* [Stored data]
=-=-=
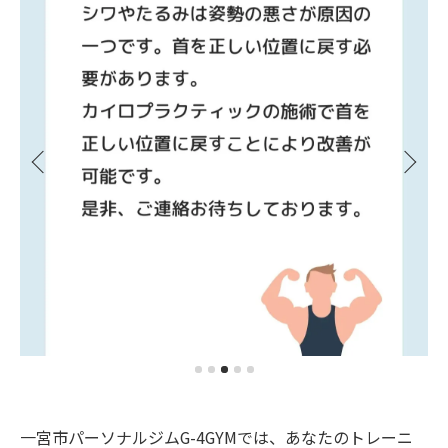
一宮市パーソナルジムG-4GYMでは、あなたのトレーニ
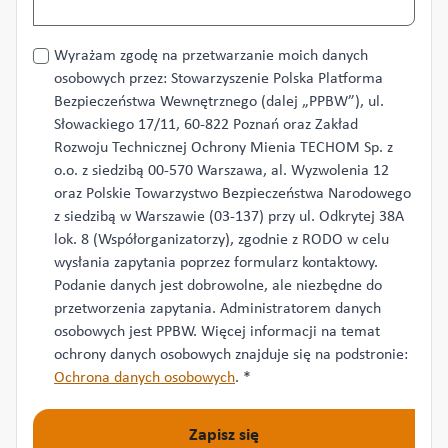
Przetwarzanie
Wyrażam zgodę na przetwarzanie moich danych
danych
osobowych przez: Stowarzyszenie Polska Platforma
*
Bezpieczeństwa Wewnętrznego (dalej „PPBW”), ul.
Słowackiego 17/11, 60-822 Poznań oraz Zakład
Rozwoju Technicznej Ochrony Mienia TECHOM Sp. z
o.o. z siedzibą 00-570 Warszawa, al. Wyzwolenia 12
oraz Polskie Towarzystwo Bezpieczeństwa Narodowego
z siedzibą w Warszawie (03-137) przy ul. Odkrytej 38A
lok. 8 (Współorganizatorzy), zgodnie z RODO w celu
wysłania zapytania poprzez formularz kontaktowy.
Podanie danych jest dobrowolne, ale niezbędne do
przetworzenia zapytania. Administratorem danych
osobowych jest PPBW. Więcej informacji na temat
ochrony danych osobowych znajduje się na podstronie:
Ochrona danych osobowych
.
*
Zapisz się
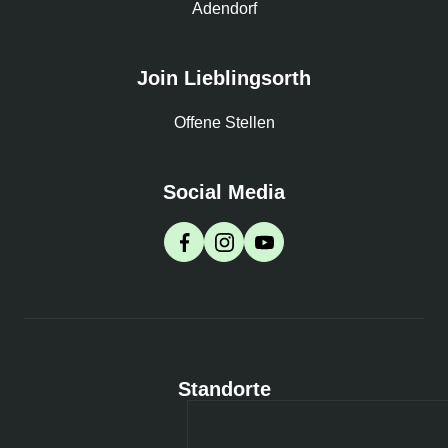
Adendorf
Join Lieblingsorth
Offene Stellen
Social Media
Standorte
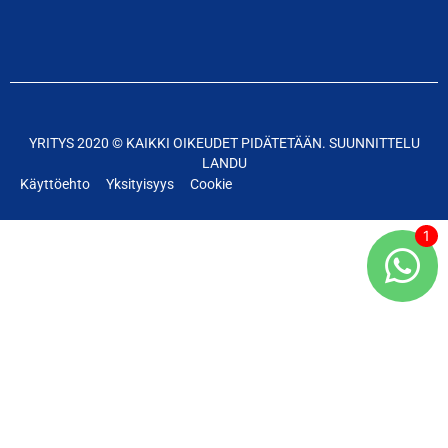
YRITYS 2020 © KAIKKI OIKEUDET PIDÄTETÄÄN. SUUNNITTELU
LANDU
Käyttöehto
Yksityisyys
Cookie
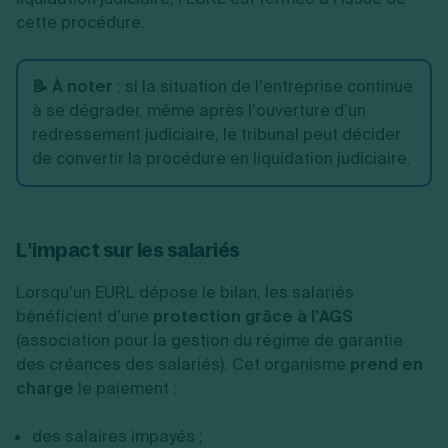
cette procédure.
📝 À noter
: si la situation de l’entreprise continue
à se dégrader, même après l’ouverture d’un
redressement judiciaire, le tribunal peut décider
de convertir la procédure en liquidation judiciaire.
L’impact sur les salariés
Lorsqu’un EURL dépose le bilan, les salariés
bénéficient d’une
protection grâce à l’AGS
(association pour la gestion du régime de garantie
des créances des salariés). Cet organisme
prend en
charge
le paiement :
des salaires impayés ;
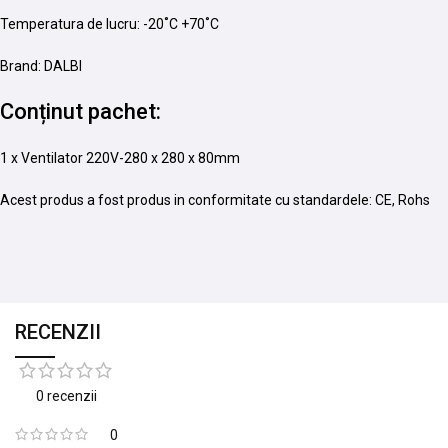
Temperatura de lucru: -20˚C +70˚C
Brand: DALBI
Conținut pachet:
1 x Ventilator 220V-280 x 280 x 80mm
Acest produs a fost produs in conformitate cu standardele: CE, Rohs
RECENZII
0 recenzii
0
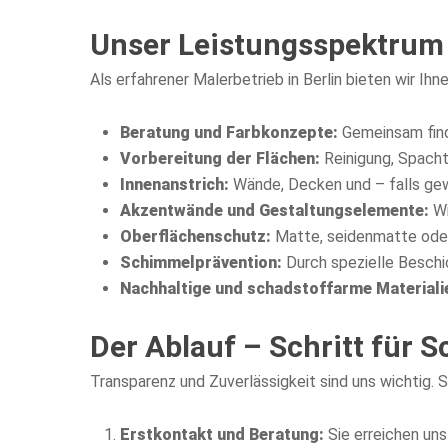
Unser Leistungsspektrum 
Als erfahrener Malerbetrieb in Berlin bieten wir I
Beratung und Farbkonzepte:
Gemeinsam find
Vorbereitung der Flächen:
Reinigung, Spacht
Innenanstrich:
Wände, Decken und – falls ge
Akzentwände und Gestaltungselemente:
Wi
Oberflächenschutz:
Matte, seidenmatte oder 
Schimmelprävention:
Durch spezielle Beschi
Nachhaltige und schadstoffarme Materiali
Der Ablauf – Schritt für 
Transparenz und Zuverlässigkeit sind uns wichtig. S
Erstkontakt und Beratung:
Sie erreichen un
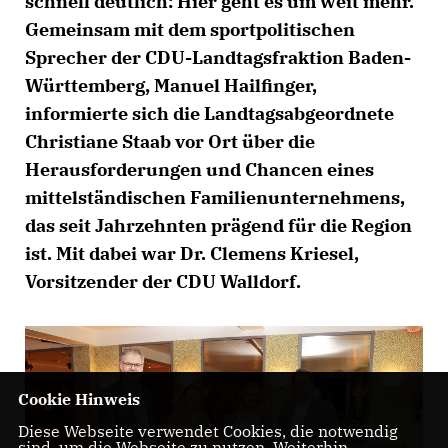
schnell deutlich: Hier geht es um weit mehr.
Gemeinsam mit dem sportpolitischen
Sprecher der CDU-Landtagsfraktion Baden-
Württemberg, Manuel Hailfinger,
informierte sich die Landtagsabgeordnete
Christiane Staab vor Ort über die
Herausforderungen und Chancen eines
mittelständischen Familienunternehmens,
das seit Jahrzehnten prägend für die Region
ist. Mit dabei war Dr. Clemens Kriesel,
Vorsitzender der CDU Walldorf.
Cookie Hinweis
Diese Webseite verwendet Cookies, die notwendig
sind, um die Webseite zu nutzen. Weiterhin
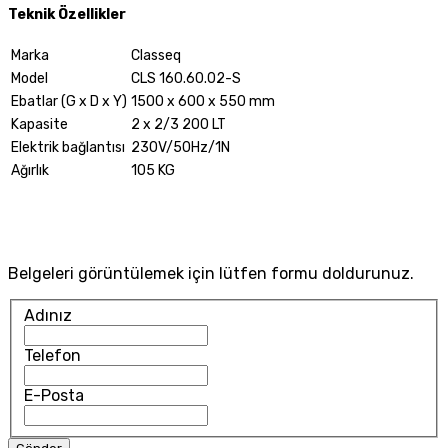
Teknik Özellikler
Marka
Classeq
Model
CLS 160.60.02-S
Ebatlar (G x D x Y)
1500 x 600 x 550 mm
Kapasite
2 x 2/3 200 LT
Elektrik bağlantısı
230V/50Hz/1N
Ağırlık
105 KG
Belgeleri görüntülemek için lütfen formu doldurunuz.
Adınız
Telefon
E-Posta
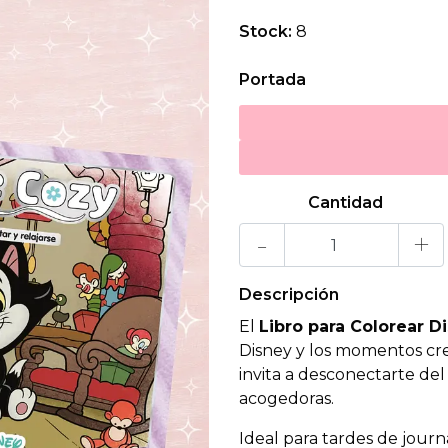
Stock:
8
Portada
Cantidad
-
+
Descripción
El
Libro para Colorear D
Disney y los momentos crea
invita a desconectarte del 
acogedoras.
Ideal para tardes de jour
=-=-=
* [ASSIGNMENT] Keep the pictures out of your answer, which should be the lines from the one with "Wände, Decken und – falls ge" through the final line of the data, copied exactly.

* [ANSWER FOR THE TASK]
Wände, Decken und – falls ge
Akzentwände und Gestaltungselemente:
Wi
Oberflächenschutz:
Matte, seidenmatte oder 
Schimmelprävention:
Durch spezielle Beschi
Nachhaltige und schadstoffarme Materiali
Der Ablauf – Schritt für 
Transparenz und Zuverlässigkeit sind uns wichtig. S
Erstkontakt und Beratung:
Sie erreichen un
schnell deutlich: Hier geht es um weit mehr.
Gemeinsam mit dem sportpolitischen
Sprecher der CDU-Landtagsfraktion Baden-
Württemberg, Manuel Hailfinger,
informierte sich die Landtagsabgeordnete
Christiane Staab vor Ort über die
Herausforderungen und Chancen eines
mittelständischen Familienunternehmens,
das seit Jahrzehnten prägend für die Region
ist. Mit dabei war Dr. Clemens Kriesel,
Vorsitzender der CDU Walldorf.
Cookie Hinweis
Diese Webseite verwendet Cookies, die notwendig
sind, um die Webseite zu nutzen. Weiterhin
Teknik Özellikler
Marka
Classeq
Model
CLS 160.60.02-S
Ebatlar (G x D x Y)
1500 x 600 x 550 mm
Kapasite
2 x 2/3 200 LT
Elektrik bağlantısı
230V/50Hz/1N
Ağırlık
105 KG
Belgeleri görüntülemek için lütfen formu doldurunuz.
Adınız
Telefon
E-Posta
Stock:
8
Portada
Cantidad
-
+
Descripción
El
Libro para Colorear D
Disney y los momentos crea
invita a desconectarte del 
acogedoras.
Ideal para tardes de jour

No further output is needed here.